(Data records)
»»
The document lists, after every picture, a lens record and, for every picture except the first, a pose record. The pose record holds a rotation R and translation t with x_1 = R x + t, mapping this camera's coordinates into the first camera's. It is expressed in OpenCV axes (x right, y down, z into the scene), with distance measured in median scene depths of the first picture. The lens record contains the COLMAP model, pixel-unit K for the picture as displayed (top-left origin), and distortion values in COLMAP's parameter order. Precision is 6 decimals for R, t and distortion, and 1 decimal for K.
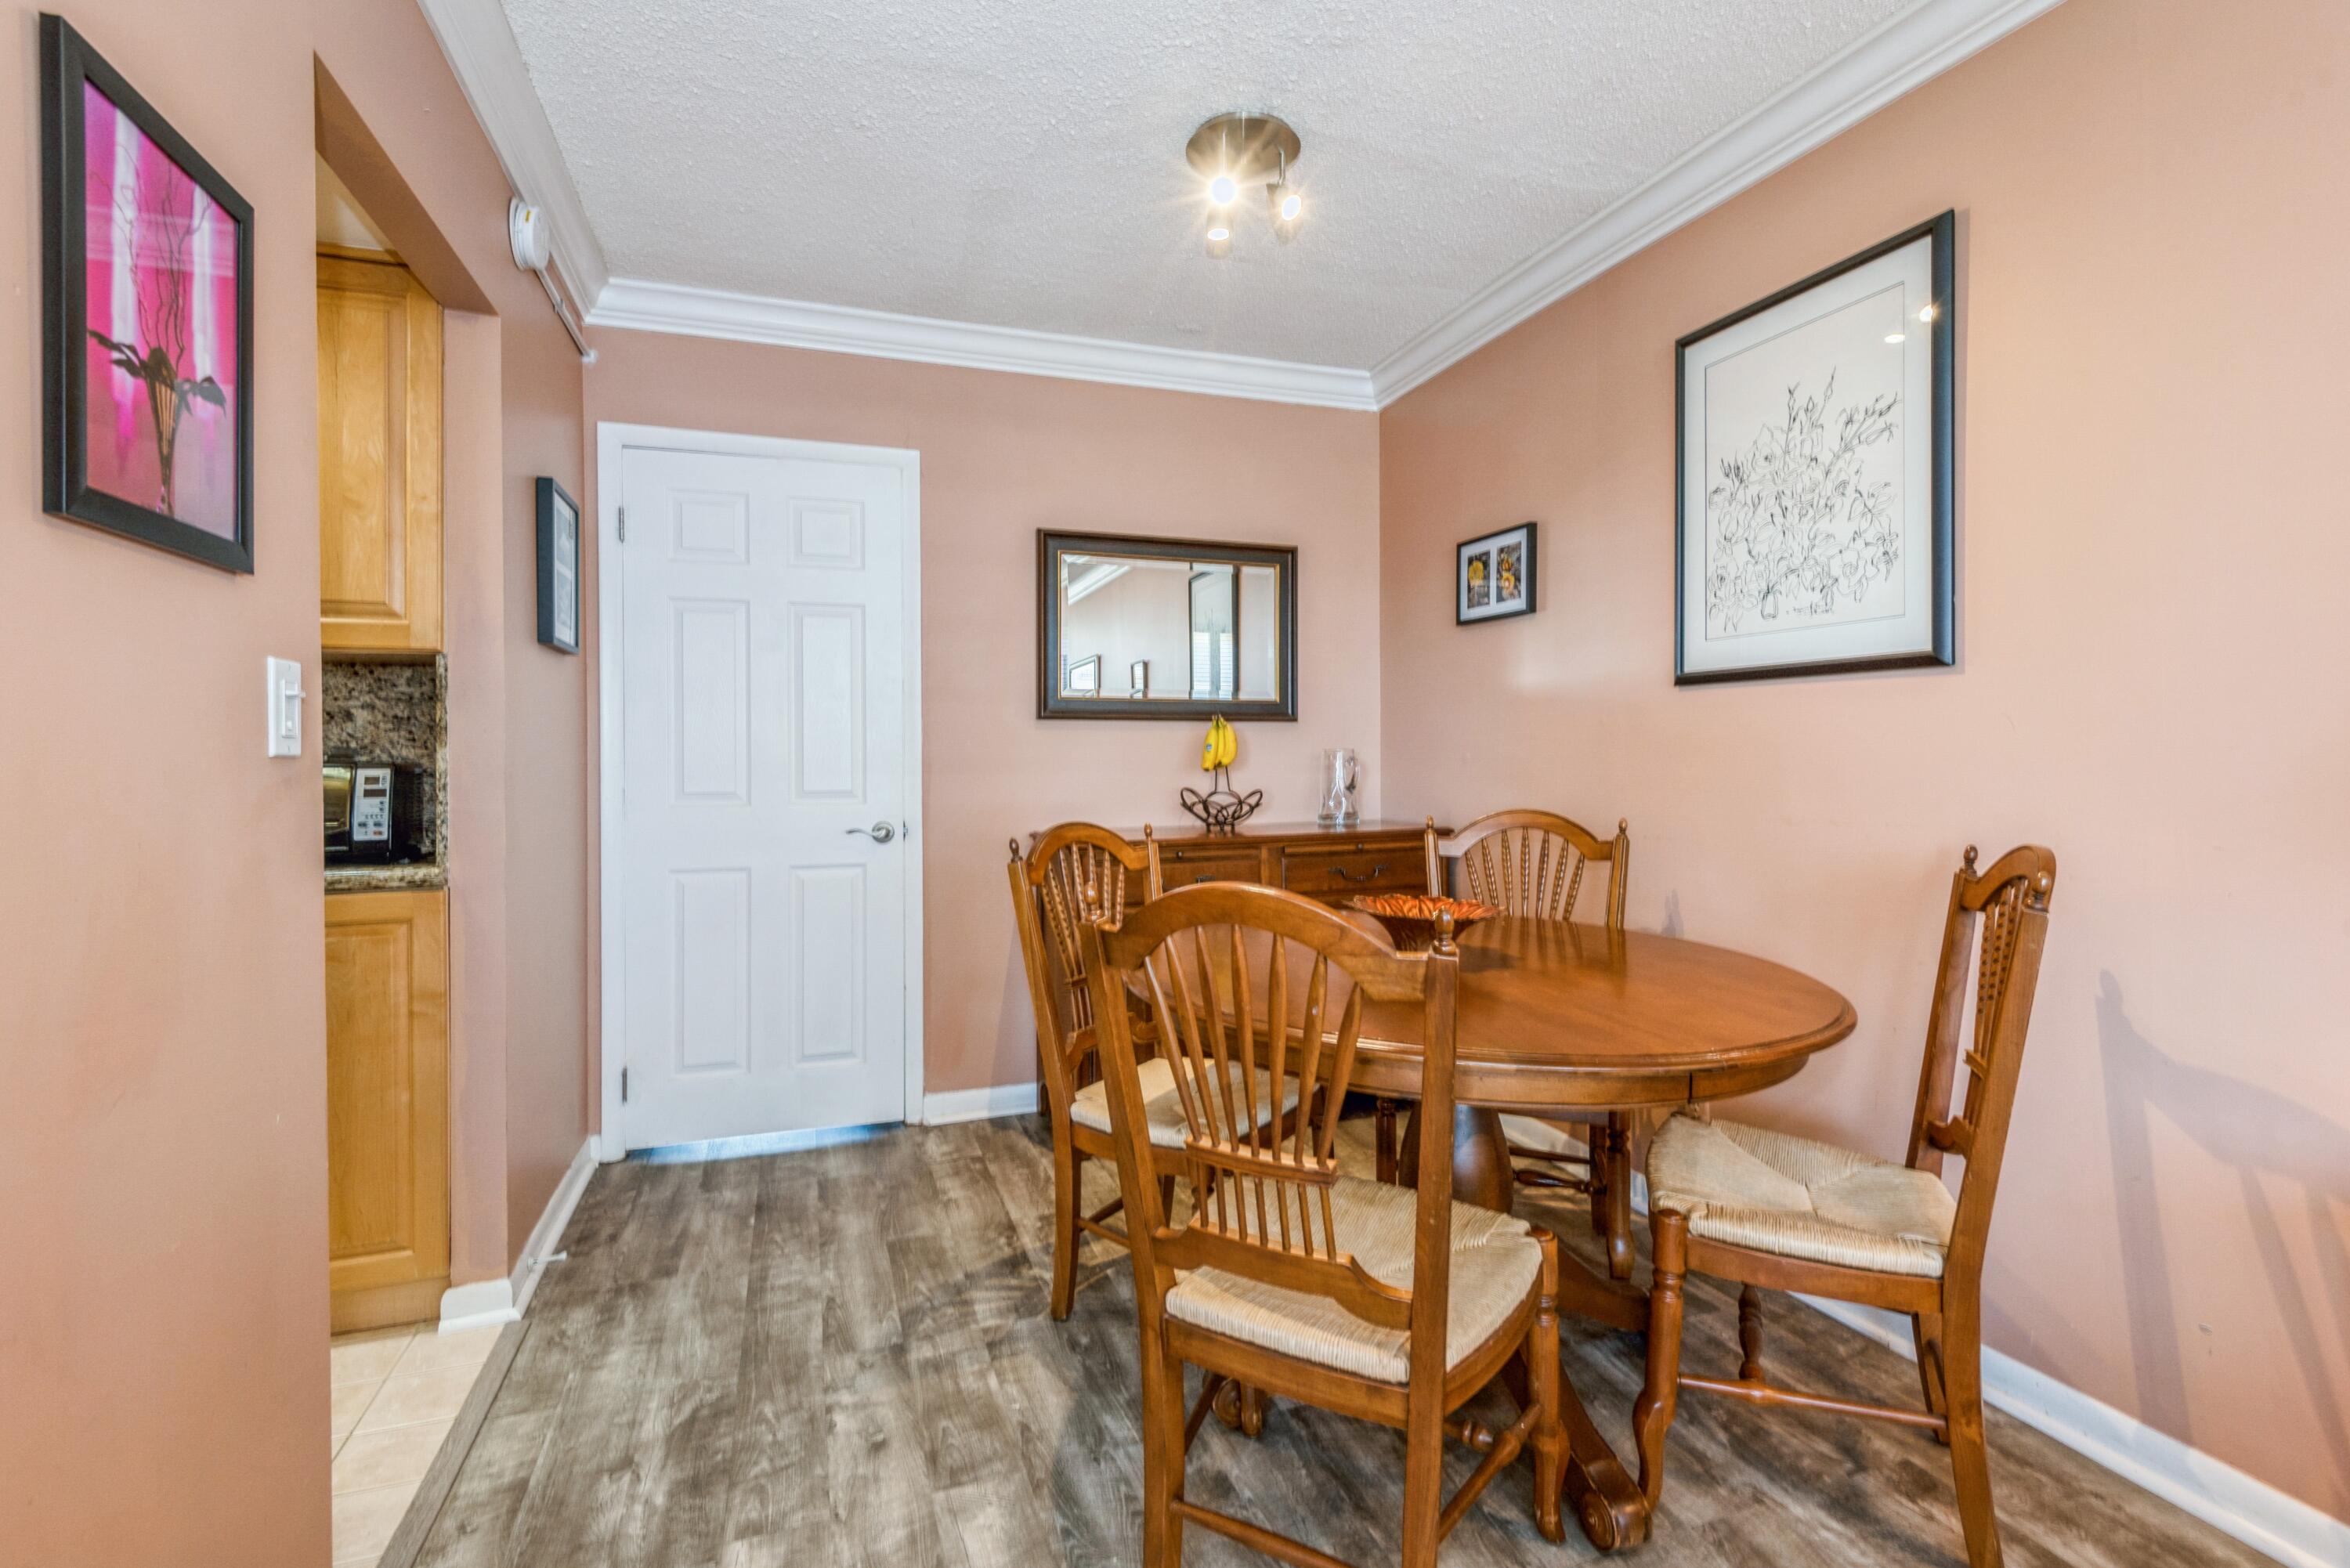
lens RADIAL K [[1081.5, 0, 1167.4], [0, 1081.5, 762.7], [0, 0, 1]] dist [0.000162, -0.000217]
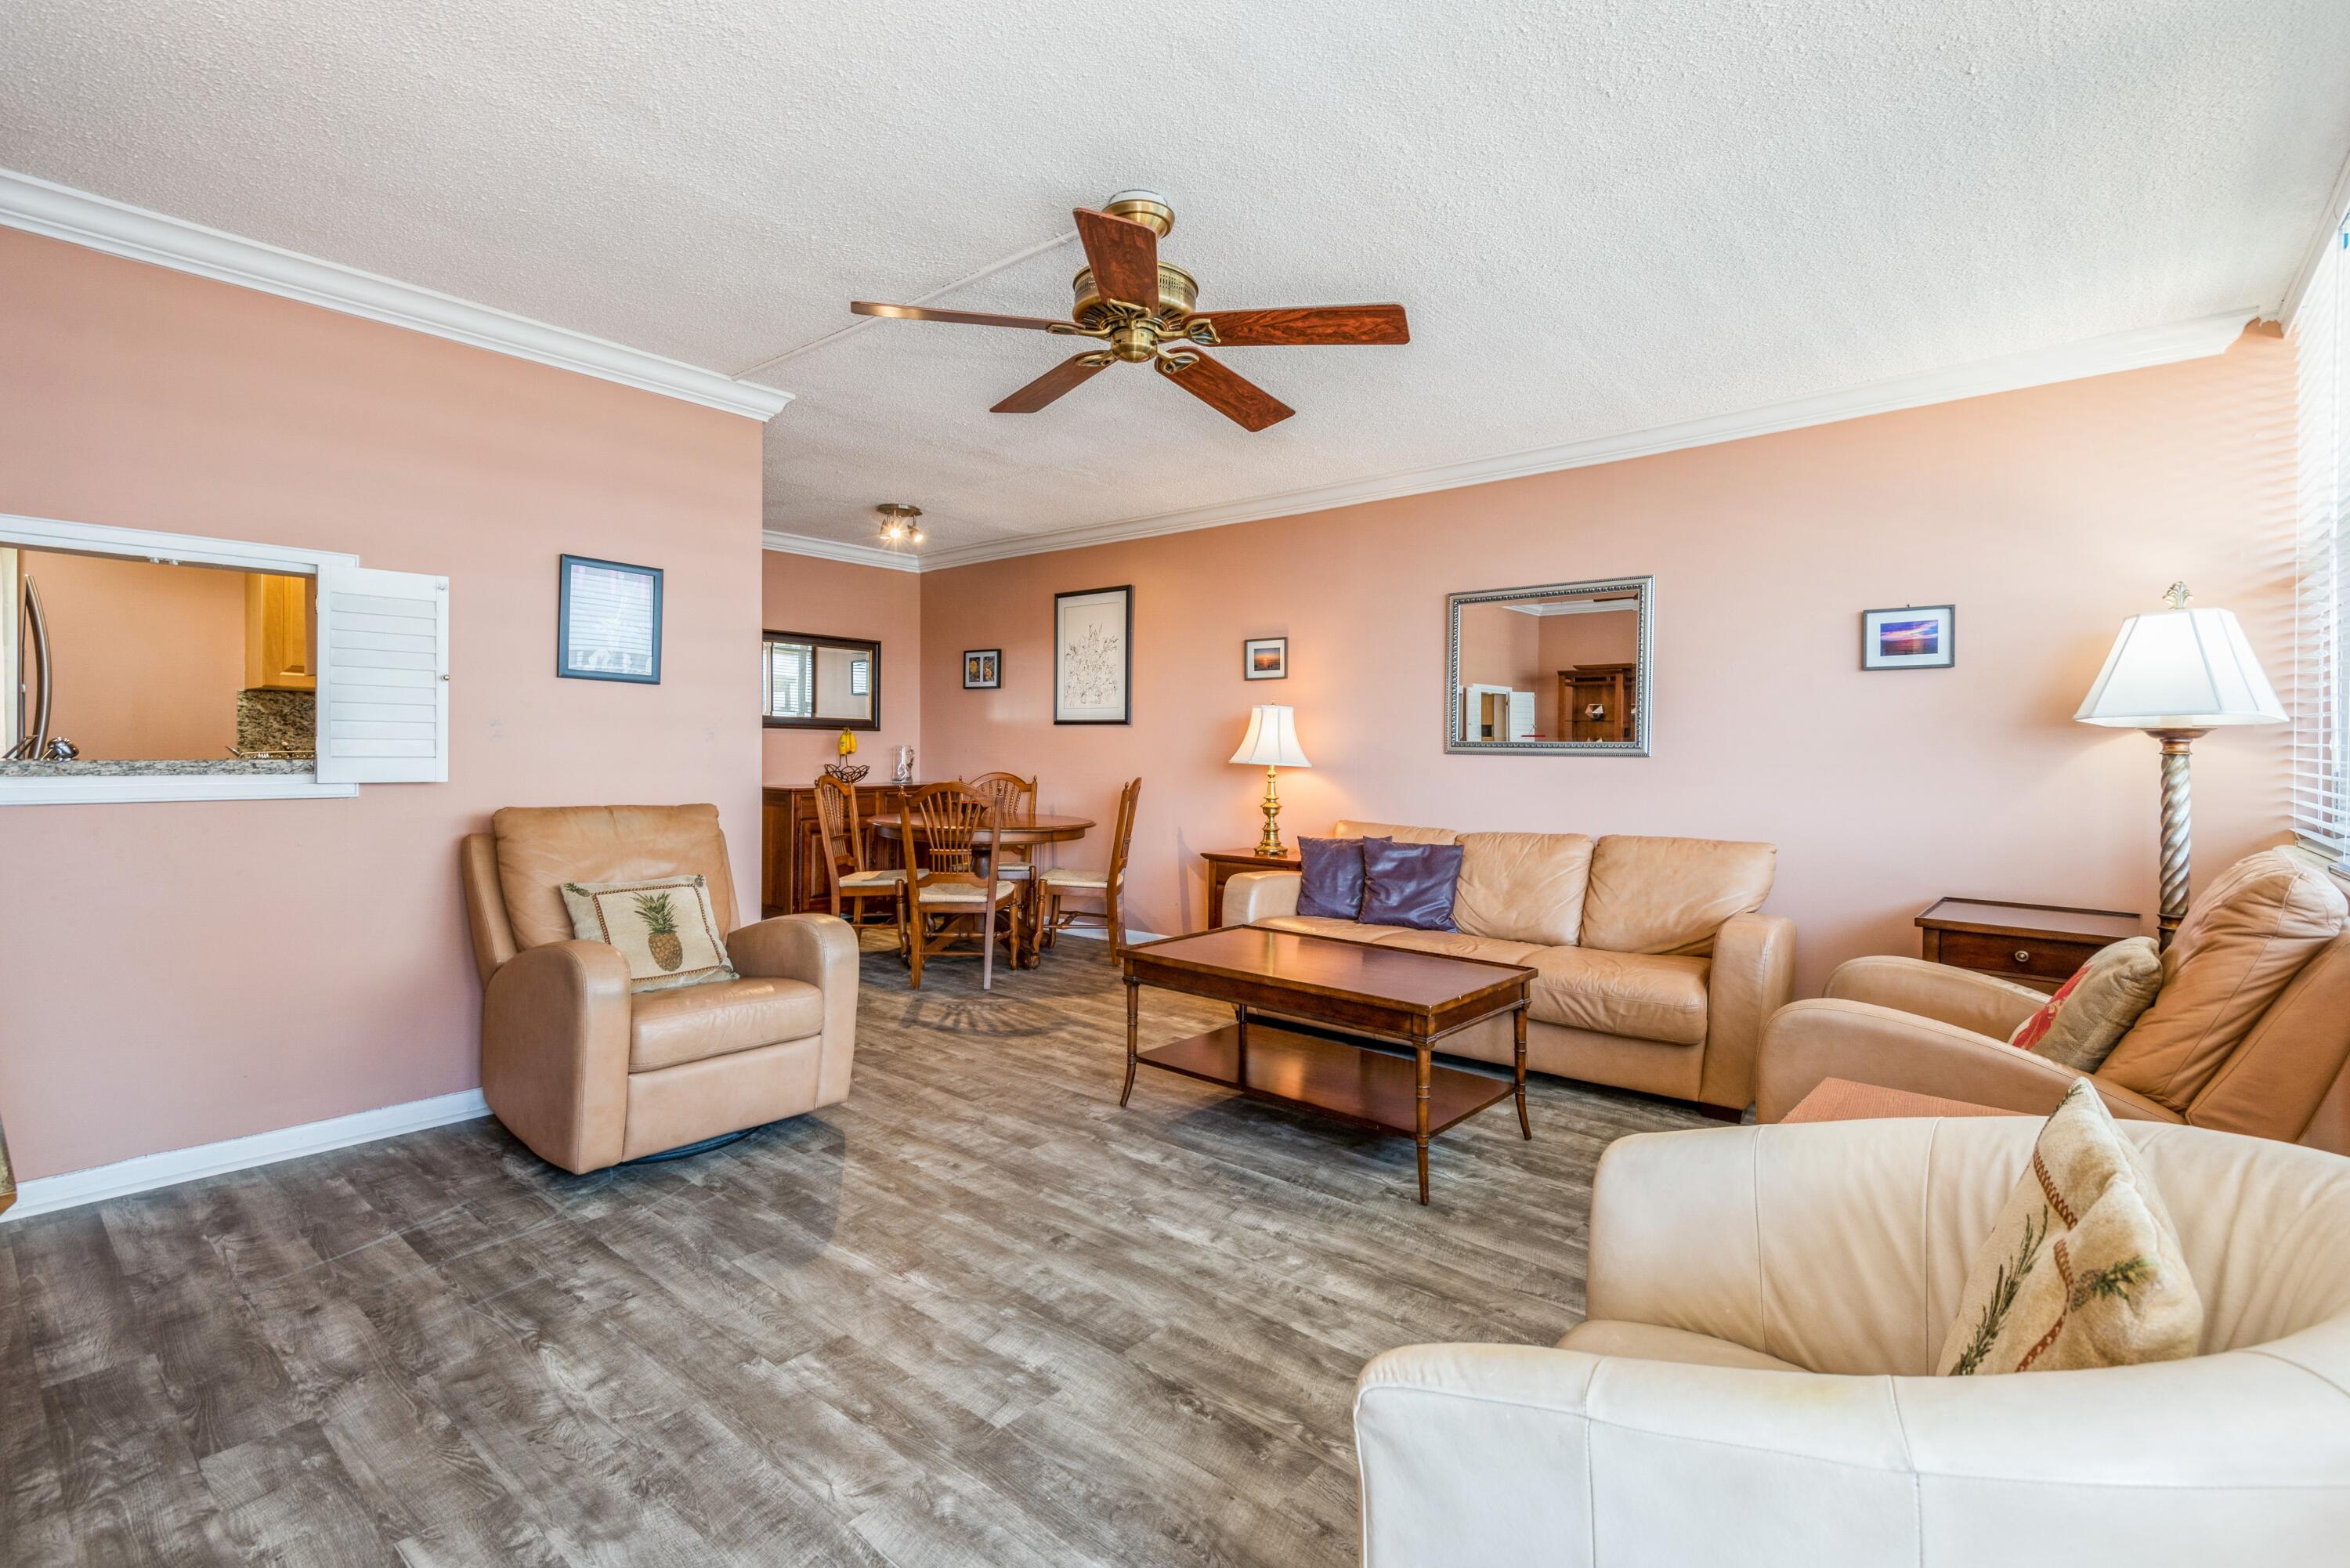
lens RADIAL K [[1081.5, 0, 1167.4], [0, 1081.5, 762.7], [0, 0, 1]] dist [0.000162, -0.000217]
pose [[0.866539, 0.007727, 0.499049, -0.579180], [-0.011705, 0.999920, 0.004843, 0.005800], [-0.498971, -0.010038, 0.866560, -1.361515]]
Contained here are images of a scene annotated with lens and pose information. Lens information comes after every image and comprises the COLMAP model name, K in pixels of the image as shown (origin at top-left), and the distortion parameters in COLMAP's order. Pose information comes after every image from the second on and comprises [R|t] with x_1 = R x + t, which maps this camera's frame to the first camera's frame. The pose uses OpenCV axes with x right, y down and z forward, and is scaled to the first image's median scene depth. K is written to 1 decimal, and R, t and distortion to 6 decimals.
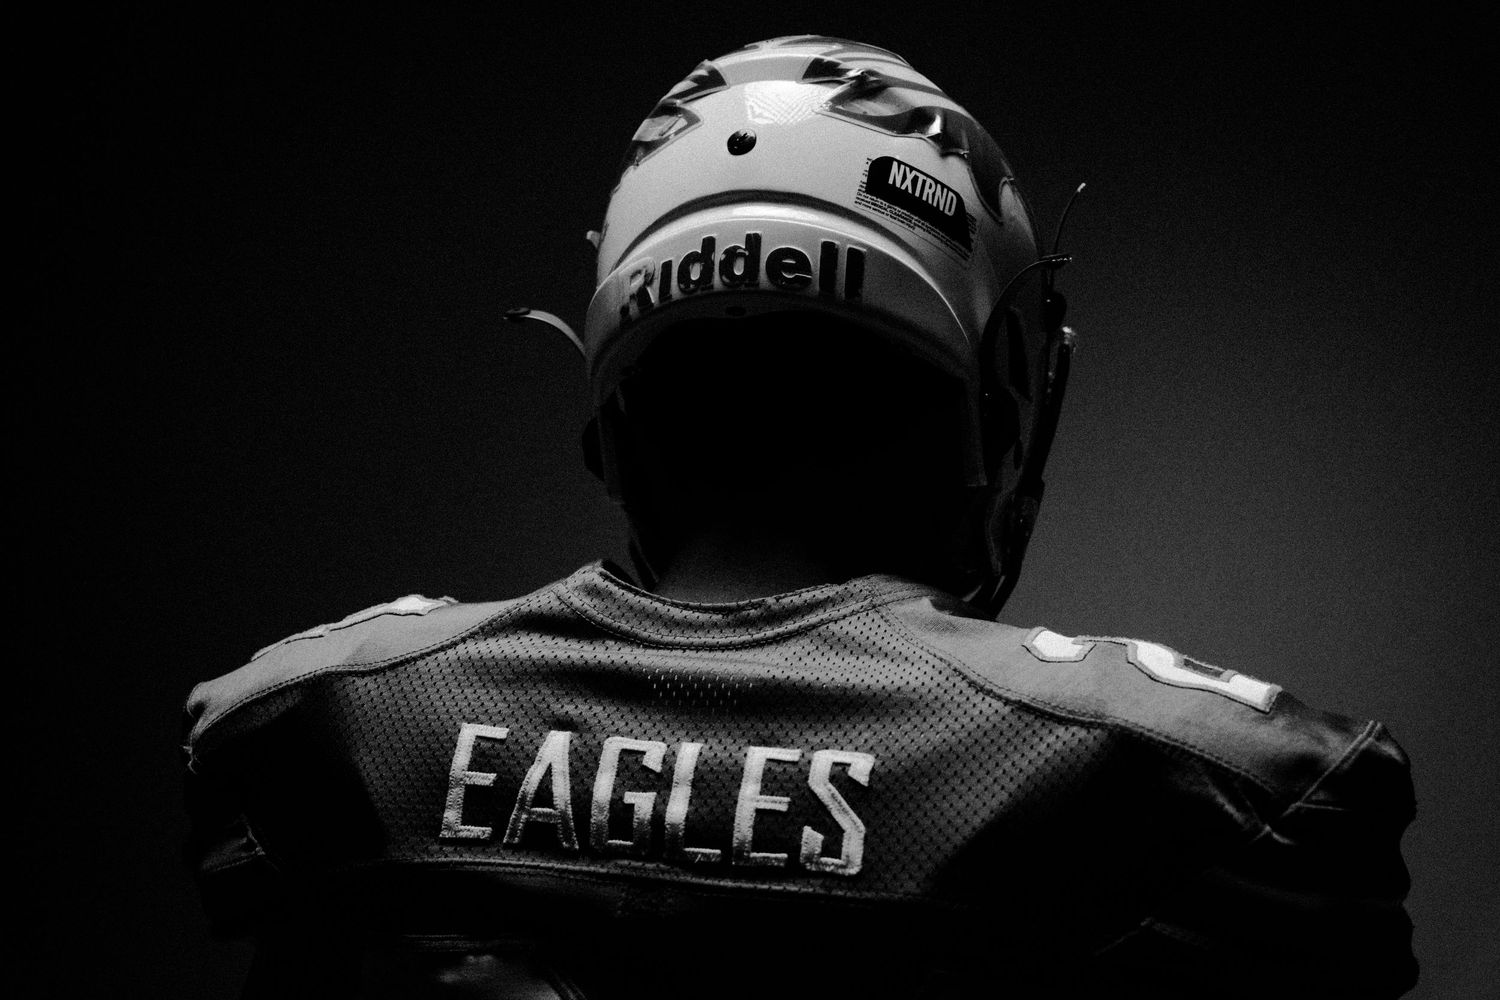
««
■ Try it:
Full transcription without images: please go through the records and repeat them exactly.

■ Answer to the exercise:
The document lists, after every picture, a lens record and, for every picture except the first, a pose record. The pose record holds a rotation R and translation t with x_1 = R x + t, mapping this camera's coordinates into the first camera's. It is expressed in OpenCV axes (x right, y down, z into the scene), with distance measured in median scene depths of the first picture. The lens record contains the COLMAP model, pixel-unit K for the picture as displayed (top-left origin), and distortion values in COLMAP's parameter order. Precision is 6 decimals for R, t and distortion, and 1 decimal for K.
lens RADIAL K [[1081.5, 0, 1167.4], [0, 1081.5, 762.7], [0, 0, 1]] dist [0.000162, -0.000217]
lens RADIAL K [[1081.5, 0, 1167.4], [0, 1081.5, 762.7], [0, 0, 1]] dist [0.000162, -0.000217]
pose [[0.866539, 0.007727, 0.499049, -0.579180], [-0.011705, 0.999920, 0.004843, 0.005800], [-0.498971, -0.010038, 0.866560, -1.361515]]
Contained here are images of a scene annotated with lens and pose information. Lens information comes after every image and comprises the COLMAP model name, K in pixels of the image as shown (origin at top-left), and the distortion parameters in COLMAP's order. Pose information comes after every image from the second on and comprises [R|t] with x_1 = R x + t, which maps this camera's frame to the first camera's frame. The pose uses OpenCV axes with x right, y down and z forward, and is scaled to the first image's median scene depth. K is written to 1 decimal, and R, t and distortion to 6 decimals.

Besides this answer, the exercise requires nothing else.